> [Exercise details]
Rewrite the overview of migration policies from "Foreign population in" up to and including "or South America.", using "arrived" in place of "landed".

> [Excerpted passage]
-- BEGIN --

IV. GENERAL OVERVIEW OF POLICIES AND PRACTICES RELATED TO THE HUMAN RIGHTS OF MIGRANT WORKERS AND THEIR FAMILIES
100. As indicated in the previous chapter, during the year the Rapporteurship for Migrant Workers monitors policies and practices that affect the protection and guarantee of the human rights of migrant workers and their families in the Americas. This monitoring work allows for further insights into migration, so as to improve advocacy work on behalf of migrants’ rights.
101. This chapter of the annual report succinctly presents a general overview of those policies and practices that the Rapporteurship has considered important due to their impact on the human rights of migrants workers and their families. This overview covers 2003. In some cases, however, information is mentioned covering earlier periods that was disseminated in the course of this year.
Reduction of visa applications for Canada
102. In June 2002, Canada established
new rules for issuing visas. In part due to this new regulation, visa
applications dropped 75%. While from June 2001 to February 2002, 100,000
applications were submitted to the Canadian authorities, from June 2002
to February 2003, only 26,000 applications were received.
Foreign population in Canada
103. The Canadian immigration authorities revealed that according to the last population census (2001), some 5.4 million persons residing in the country, i.e. 18.4% of the total population, was born outside the country. The authorities also indicated that from 1991 to 2002, 1.8 million immigrants landed in Canada. Of these, 11% are from the Caribbean, Central America, or South America.
Migration to United States continues
104. The Bureau of Citizenship and Immigration Services of the United States reported that in fiscal year 2002, 1,063,732 foreigners were admitted as authorized immigrants, similar to the previous year. Some 63% were admitted within the family reunification programs, while 16% entered under labor preferences. Less than 385,000 new visas were issued to persons who were not in the Untied States, i.e. the rest of the authorized immigrants were in the country with another immigration status, for example as students, or their entry or stay was not authorized. The new immigrants include 219,380 Mexicans, 71,105 citizens of India, 61,282 persons from China, 51,308 Filipinos and 33,627 persons from Vietnam. The number of guest workers and persons in job training courses who entered the United States in fiscal year 2002 remained relatively stable, at 656,000 for the period.

-- END --

(Some records)

-- BEGIN --

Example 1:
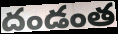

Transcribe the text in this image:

దండంత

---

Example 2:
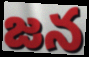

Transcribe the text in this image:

జన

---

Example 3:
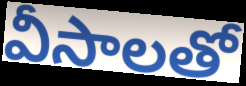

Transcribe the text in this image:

వీసాలతో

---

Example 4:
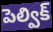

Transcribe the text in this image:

పెల్విక్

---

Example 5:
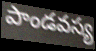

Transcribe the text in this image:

పాండవస్య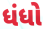
ધંધોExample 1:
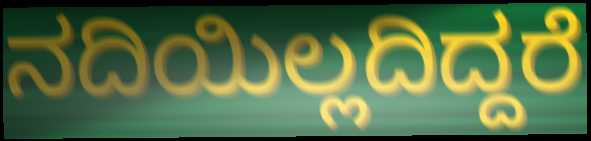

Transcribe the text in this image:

ನದಿಯಿಲ್ಲದಿದ್ದರೆ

-- END --

> [Full answer]
Foreign population in Canada
103. The Canadian immigration authorities revealed that according to the last population census (2001), some 5.4 million persons residing in the country, i.e. 18.4% of the total population, was born outside the country. The authorities also indicated that from 1991 to 2002, 1.8 million immigrants arrived in Canada. Of these, 11% are from the Caribbean, Central America, or South America.